The ansible_k14 role will decrypt the site file and use sops to encrypt resources in the secrets folder if it was used on the site file. The deploy and diff scripts will include decrypting the site file as part of the script if sops was found in the site file. To verify this is working you can check for a call to sops in the *.sh files and visually inspect the secrets.yaml file in the secrets folder to see that the values are encrypted.

Updating images

Many Helm Charts reference images via tags which do not specifically identify the image. Updates to the image using the same tag are not noticed by Kubernetes. The new image will be updated based on the imagePullPolicy which is generally IfNotPresent. The result is that a pod’s image will be pulled when it is created on a node that doesn’t already have the image. Updates under the same tag name will not trigger an update to the pod.

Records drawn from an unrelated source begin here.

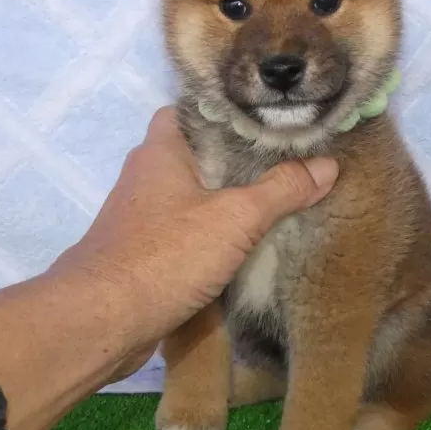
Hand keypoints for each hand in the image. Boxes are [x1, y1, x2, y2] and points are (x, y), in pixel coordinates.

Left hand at [50, 106, 338, 378]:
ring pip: (194, 190)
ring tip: (278, 191)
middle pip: (201, 150)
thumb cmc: (166, 255)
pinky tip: (247, 236)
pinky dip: (214, 226)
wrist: (102, 321)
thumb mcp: (234, 218)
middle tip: (289, 154)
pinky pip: (188, 224)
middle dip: (241, 154)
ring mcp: (143, 213)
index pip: (197, 108)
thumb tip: (328, 165)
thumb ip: (281, 190)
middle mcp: (148, 173)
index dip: (234, 108)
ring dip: (228, 193)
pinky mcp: (145, 247)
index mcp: (163, 148)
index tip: (274, 114)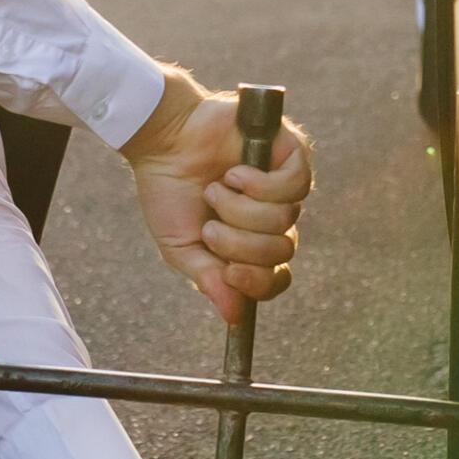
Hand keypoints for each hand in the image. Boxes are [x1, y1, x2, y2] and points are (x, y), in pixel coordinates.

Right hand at [123, 70, 314, 323]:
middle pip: (280, 252)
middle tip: (210, 225)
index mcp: (250, 242)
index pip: (276, 278)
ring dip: (241, 209)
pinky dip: (260, 184)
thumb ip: (209, 279)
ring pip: (285, 219)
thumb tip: (234, 317)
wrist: (163, 141)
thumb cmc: (171, 191)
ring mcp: (284, 186)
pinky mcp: (291, 154)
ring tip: (215, 190)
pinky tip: (235, 174)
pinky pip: (295, 185)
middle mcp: (272, 217)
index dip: (259, 283)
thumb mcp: (182, 246)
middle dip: (239, 243)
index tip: (232, 274)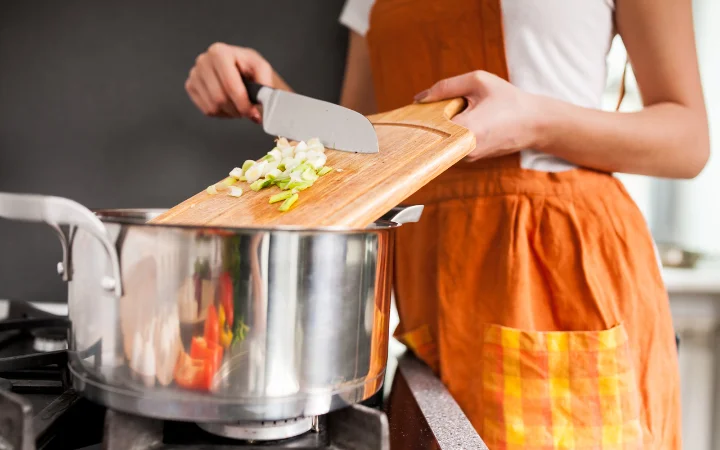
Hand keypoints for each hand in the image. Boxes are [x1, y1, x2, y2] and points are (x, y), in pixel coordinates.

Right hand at [185, 43, 273, 121]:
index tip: (253, 113)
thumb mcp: (261, 69)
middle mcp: (203, 61)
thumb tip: (264, 97)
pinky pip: (206, 110)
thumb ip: (264, 82)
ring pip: (213, 107)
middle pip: (219, 98)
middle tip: (248, 111)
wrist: (238, 68)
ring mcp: (194, 74)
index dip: (243, 103)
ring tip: (239, 106)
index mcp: (219, 52)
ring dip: (230, 112)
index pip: (230, 85)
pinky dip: (221, 113)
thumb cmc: (248, 67)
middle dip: (237, 109)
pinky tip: (228, 104)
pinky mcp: (191, 86)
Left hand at [414, 71, 542, 161]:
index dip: (415, 119)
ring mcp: (467, 158)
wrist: (536, 124)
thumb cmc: (509, 100)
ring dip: (439, 126)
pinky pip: (450, 144)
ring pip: (441, 141)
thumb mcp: (479, 82)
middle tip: (420, 108)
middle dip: (425, 121)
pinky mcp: (469, 159)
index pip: (428, 128)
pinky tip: (455, 119)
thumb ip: (446, 87)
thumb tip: (419, 98)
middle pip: (431, 136)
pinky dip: (448, 132)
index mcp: (466, 130)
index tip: (403, 114)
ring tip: (446, 111)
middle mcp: (464, 150)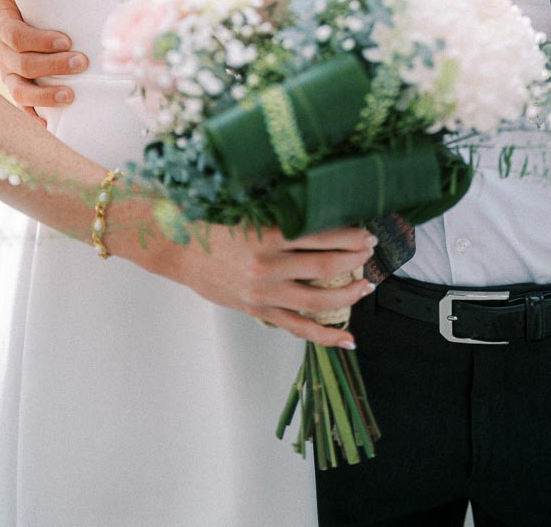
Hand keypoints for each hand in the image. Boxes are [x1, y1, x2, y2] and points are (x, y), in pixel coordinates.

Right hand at [0, 0, 85, 118]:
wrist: (18, 23)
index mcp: (3, 26)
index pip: (16, 37)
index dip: (39, 40)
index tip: (66, 40)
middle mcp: (2, 53)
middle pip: (21, 65)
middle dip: (52, 66)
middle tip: (81, 63)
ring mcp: (9, 75)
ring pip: (19, 90)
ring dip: (45, 95)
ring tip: (70, 96)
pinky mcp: (19, 92)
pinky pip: (21, 110)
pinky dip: (32, 119)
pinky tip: (47, 128)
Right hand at [170, 222, 376, 347]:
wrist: (179, 250)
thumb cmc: (214, 225)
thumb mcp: (248, 213)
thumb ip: (280, 217)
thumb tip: (320, 214)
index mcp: (265, 235)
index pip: (318, 235)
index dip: (347, 235)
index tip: (365, 233)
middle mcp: (267, 266)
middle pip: (324, 266)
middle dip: (354, 259)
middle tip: (370, 251)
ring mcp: (264, 293)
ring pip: (317, 301)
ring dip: (347, 295)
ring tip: (366, 287)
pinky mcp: (259, 311)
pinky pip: (298, 328)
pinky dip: (325, 335)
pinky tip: (347, 338)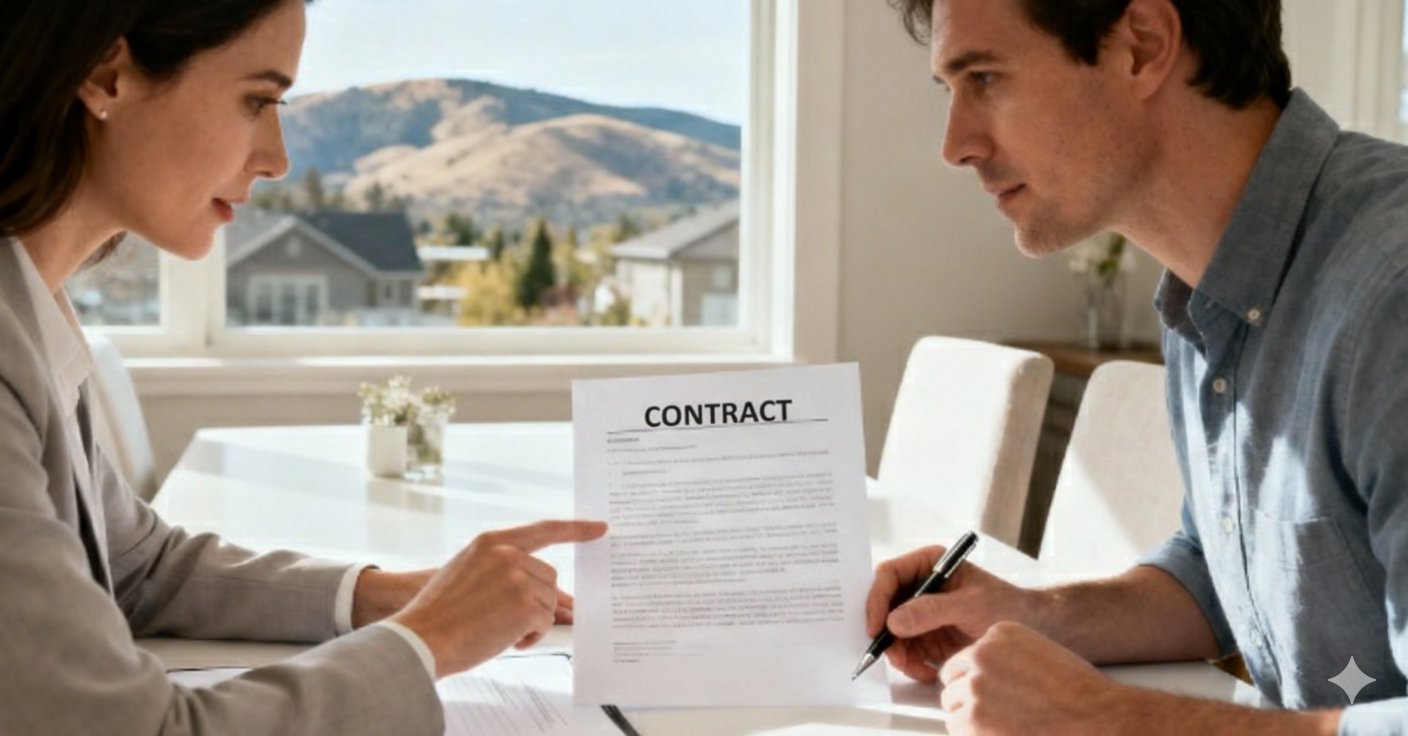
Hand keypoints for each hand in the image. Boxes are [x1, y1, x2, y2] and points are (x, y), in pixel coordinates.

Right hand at [390, 519, 607, 677]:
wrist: (421, 638)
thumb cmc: (438, 614)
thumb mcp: (465, 572)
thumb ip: (499, 569)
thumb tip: (541, 586)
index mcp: (491, 542)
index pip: (543, 530)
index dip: (574, 529)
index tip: (599, 528)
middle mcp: (507, 554)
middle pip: (549, 577)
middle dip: (537, 601)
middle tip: (511, 621)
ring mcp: (518, 578)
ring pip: (548, 602)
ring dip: (532, 621)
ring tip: (500, 631)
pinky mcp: (527, 605)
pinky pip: (545, 623)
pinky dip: (531, 637)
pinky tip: (507, 640)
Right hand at [865, 544, 1035, 681]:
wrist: (1030, 629)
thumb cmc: (1006, 605)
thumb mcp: (971, 605)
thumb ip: (932, 611)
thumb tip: (894, 621)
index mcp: (928, 564)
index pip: (888, 575)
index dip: (876, 599)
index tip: (877, 627)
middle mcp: (919, 586)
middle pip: (884, 606)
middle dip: (885, 633)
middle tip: (894, 656)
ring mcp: (921, 613)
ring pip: (891, 633)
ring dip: (899, 654)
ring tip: (918, 668)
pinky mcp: (926, 637)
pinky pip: (905, 651)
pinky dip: (911, 665)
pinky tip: (930, 671)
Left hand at [938, 622, 1124, 735]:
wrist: (1096, 717)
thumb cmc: (1078, 692)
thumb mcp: (1039, 654)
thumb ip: (1006, 658)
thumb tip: (984, 676)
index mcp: (999, 634)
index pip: (967, 656)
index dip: (978, 678)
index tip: (995, 691)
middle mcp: (981, 654)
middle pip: (952, 678)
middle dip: (968, 696)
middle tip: (995, 712)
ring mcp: (975, 685)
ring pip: (952, 703)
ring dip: (969, 717)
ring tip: (1002, 724)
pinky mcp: (972, 717)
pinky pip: (955, 726)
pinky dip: (972, 734)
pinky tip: (1000, 732)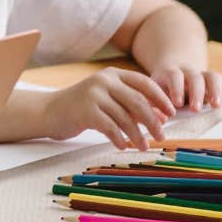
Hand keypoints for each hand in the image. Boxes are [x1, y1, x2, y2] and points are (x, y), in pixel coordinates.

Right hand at [41, 68, 177, 150]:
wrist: (50, 111)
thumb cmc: (83, 107)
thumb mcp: (109, 100)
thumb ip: (132, 105)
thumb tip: (161, 118)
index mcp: (113, 74)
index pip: (144, 83)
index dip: (160, 98)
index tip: (171, 113)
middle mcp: (104, 81)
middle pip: (138, 101)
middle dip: (153, 121)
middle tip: (162, 136)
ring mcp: (94, 94)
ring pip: (125, 117)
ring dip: (137, 135)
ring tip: (143, 146)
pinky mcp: (86, 110)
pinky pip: (110, 127)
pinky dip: (119, 139)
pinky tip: (123, 146)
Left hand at [149, 64, 221, 112]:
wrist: (171, 72)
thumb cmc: (159, 89)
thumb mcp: (151, 93)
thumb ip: (152, 106)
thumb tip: (159, 120)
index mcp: (170, 72)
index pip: (174, 76)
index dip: (176, 88)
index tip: (176, 103)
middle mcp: (188, 71)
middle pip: (195, 77)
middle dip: (196, 92)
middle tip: (195, 109)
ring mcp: (203, 76)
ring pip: (213, 76)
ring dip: (216, 90)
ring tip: (216, 105)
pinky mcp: (215, 82)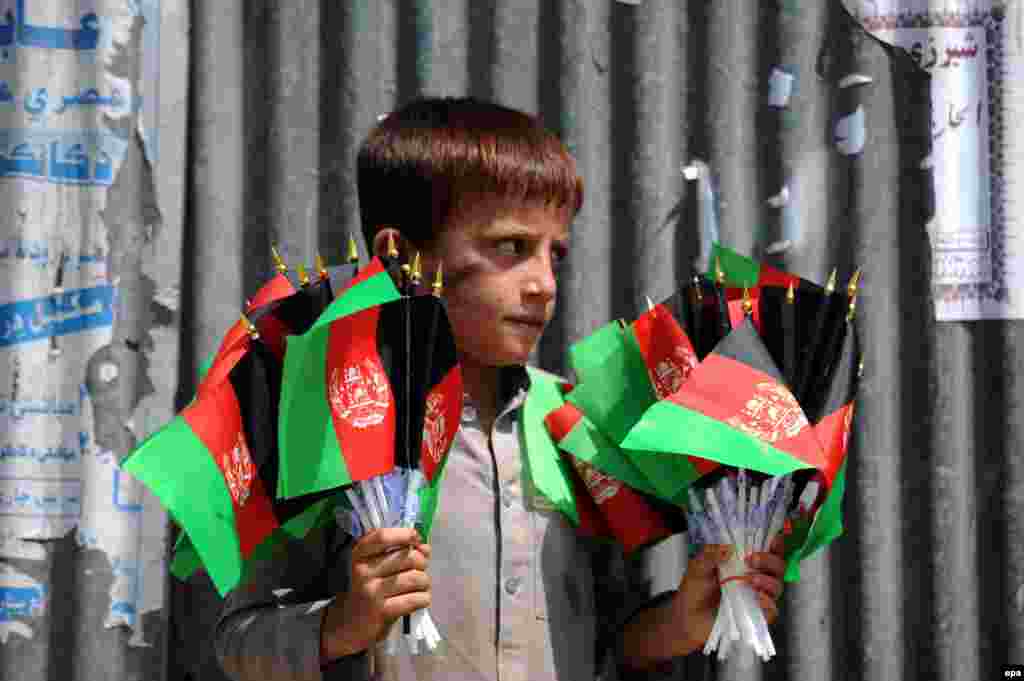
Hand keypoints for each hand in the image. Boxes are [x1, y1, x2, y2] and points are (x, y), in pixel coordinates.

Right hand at [321, 527, 430, 659]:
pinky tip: (418, 599)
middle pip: (408, 557)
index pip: (382, 537)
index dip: (404, 534)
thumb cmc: (364, 592)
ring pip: (416, 578)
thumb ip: (395, 552)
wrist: (346, 626)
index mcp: (359, 556)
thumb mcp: (370, 567)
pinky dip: (423, 598)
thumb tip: (424, 547)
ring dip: (425, 582)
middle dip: (422, 562)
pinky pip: (416, 598)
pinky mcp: (382, 611)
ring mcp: (372, 592)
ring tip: (419, 586)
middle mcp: (363, 572)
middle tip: (419, 570)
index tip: (416, 538)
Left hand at [673, 537, 786, 650]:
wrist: (689, 618)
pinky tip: (756, 598)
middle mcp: (754, 577)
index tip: (774, 539)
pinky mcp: (756, 615)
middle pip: (777, 566)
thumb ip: (710, 554)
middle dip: (770, 560)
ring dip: (768, 580)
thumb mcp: (697, 567)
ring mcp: (757, 597)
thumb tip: (727, 547)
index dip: (775, 543)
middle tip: (753, 559)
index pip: (766, 550)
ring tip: (751, 580)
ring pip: (777, 586)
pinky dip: (767, 603)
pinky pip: (771, 609)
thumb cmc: (696, 591)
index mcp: (743, 562)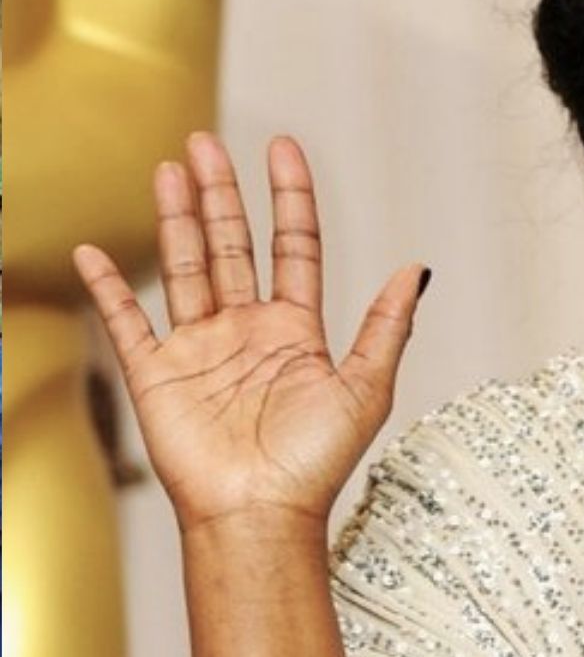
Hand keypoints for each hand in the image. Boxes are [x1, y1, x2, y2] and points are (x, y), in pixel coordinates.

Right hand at [73, 133, 428, 533]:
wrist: (260, 514)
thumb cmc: (316, 463)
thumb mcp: (367, 386)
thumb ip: (387, 325)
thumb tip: (416, 268)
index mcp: (296, 329)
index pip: (293, 245)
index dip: (289, 197)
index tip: (282, 148)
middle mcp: (246, 330)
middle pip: (232, 244)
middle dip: (220, 192)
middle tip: (206, 141)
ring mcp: (199, 349)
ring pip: (185, 267)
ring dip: (176, 219)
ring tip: (169, 168)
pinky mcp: (157, 375)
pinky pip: (127, 322)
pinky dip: (109, 288)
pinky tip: (95, 252)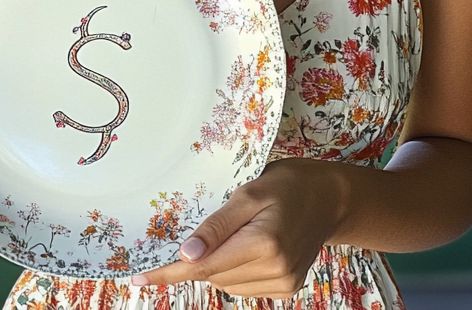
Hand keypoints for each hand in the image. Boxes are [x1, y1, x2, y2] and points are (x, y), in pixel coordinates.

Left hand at [129, 158, 345, 298]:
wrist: (331, 197)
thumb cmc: (290, 184)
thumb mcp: (250, 192)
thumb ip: (218, 225)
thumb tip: (187, 254)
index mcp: (265, 245)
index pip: (205, 266)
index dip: (170, 272)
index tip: (141, 279)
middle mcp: (275, 271)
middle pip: (214, 275)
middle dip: (198, 258)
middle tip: (193, 235)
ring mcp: (283, 283)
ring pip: (227, 283)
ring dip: (218, 264)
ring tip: (233, 232)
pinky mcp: (287, 288)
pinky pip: (245, 286)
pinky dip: (235, 270)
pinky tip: (245, 246)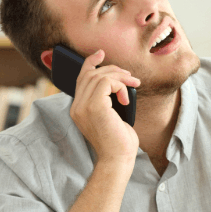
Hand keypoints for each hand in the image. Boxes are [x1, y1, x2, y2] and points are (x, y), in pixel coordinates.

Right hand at [70, 49, 140, 164]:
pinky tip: (126, 100)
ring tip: (134, 85)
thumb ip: (108, 99)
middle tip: (131, 78)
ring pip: (99, 76)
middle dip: (113, 70)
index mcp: (79, 108)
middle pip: (90, 74)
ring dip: (120, 77)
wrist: (118, 158)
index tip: (101, 53)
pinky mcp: (94, 106)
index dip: (90, 63)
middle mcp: (77, 106)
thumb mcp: (112, 115)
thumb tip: (119, 80)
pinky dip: (120, 86)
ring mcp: (83, 106)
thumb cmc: (119, 140)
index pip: (81, 78)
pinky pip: (106, 82)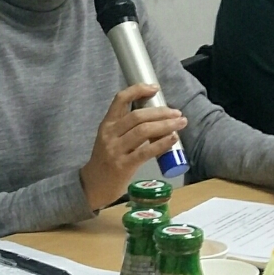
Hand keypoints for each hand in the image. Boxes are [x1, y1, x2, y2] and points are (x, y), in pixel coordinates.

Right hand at [80, 83, 186, 210]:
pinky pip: (146, 151)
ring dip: (165, 125)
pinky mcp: (123, 166)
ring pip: (143, 131)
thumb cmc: (106, 160)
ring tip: (180, 123)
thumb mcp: (110, 138)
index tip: (155, 88)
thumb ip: (126, 127)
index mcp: (107, 124)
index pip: (120, 99)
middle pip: (137, 116)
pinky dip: (162, 143)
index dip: (138, 90)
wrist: (92, 186)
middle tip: (177, 112)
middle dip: (160, 112)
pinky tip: (173, 138)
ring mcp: (115, 150)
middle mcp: (110, 134)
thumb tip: (156, 116)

The ansible_k14 role addresses this by using kbld. I show an example of this in the previous post. Each time a role is run the tag is resolved from upstream and the digest which is specific to the exact image is used. Even if nothing else changes in the configuration, a new image available for the tag will update the image value of the resource. Applying the resource will cause a redeployment of the pod with the new images. Regularly processing roles with a CI/CD pipeline can therefore be used to guarantee update intervals on your pods.

Wrapping up

This post provides the core concepts to understand how Ansible roles that I’ve written based on the common ansible_k14 role can be configured and generated. I intend to make a later post reviewing how to write the roles for the applications but if you are familiar with Ansible you’ll probably be able to get started without a walk through.

The intention of this post was to show how these roles work so I can use these in examples for how to configure these applications for homelab/edge use. Future posts using these roles will assume you already know, or can refer back to, these instructions and will just provide information about the specific applications being deployed.